Planilha de horas trabalhadas assegura horas extras?

Uma planilha de horas trabalhadas, apesar de ser um pouco mais tecnológica que o controle de ponto de papel, ainda abre possibilidades de fraudes que podem ser questionadas juridicamente.

Uma das maneiras mais simples e práticas encontradas pelas empresas para fazer o controle de ponto de funcionários são as planilhas de horas trabalhadas.

Seja no Excel, no G Drive ou qualquer outra aplicação que permita fazer esse monitoramento. Essa é uma opção barata e que atrai a atenção de muitos gestores. 

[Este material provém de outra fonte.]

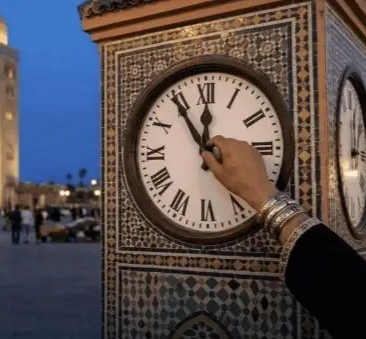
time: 11:54
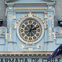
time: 12:11
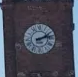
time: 2:12
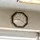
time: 9:20
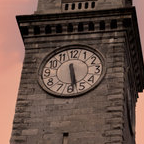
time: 5:28
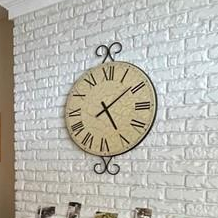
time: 5:08
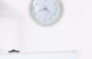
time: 8:21
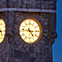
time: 4:46
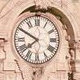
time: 7:49
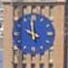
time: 9:59
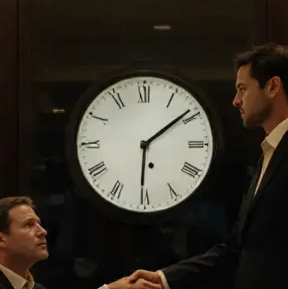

No entanto, as planilhas de horas trabalhadas oferecem alguns riscos que podem levar a empresa a ter prejuízos.

Um dos maiores riscos de fazer uso de planilhas de horas trabalhadas é o questionamento jurídico sobre a validade das horas extras anotadas (ou não) no documento. Que tal revisar esse tema com a gente?

Neste artigo abordaremos os seguintes tópicos:

Por dentro da Lei

Por dentro da Lei sobre planilha de horas

A legislação do controle de ponto prevê que empresas com mais de 20 funcionários devem monitorar a jornada de trabalho de seus colaboradores.

Essa exigência é feita para que empresa e empregado tenham maior segurança no que se refere ao total de horas trabalhadas no mês, o que se reflete no pagamento de salários e benefícios.

Se a escolha da organização é pelo controle de ponto manual, feito por meio de planilhas de horas trabalhadas, é preciso desenvolver um sistema de registro seguro e inviolável, o que é praticamente impossível.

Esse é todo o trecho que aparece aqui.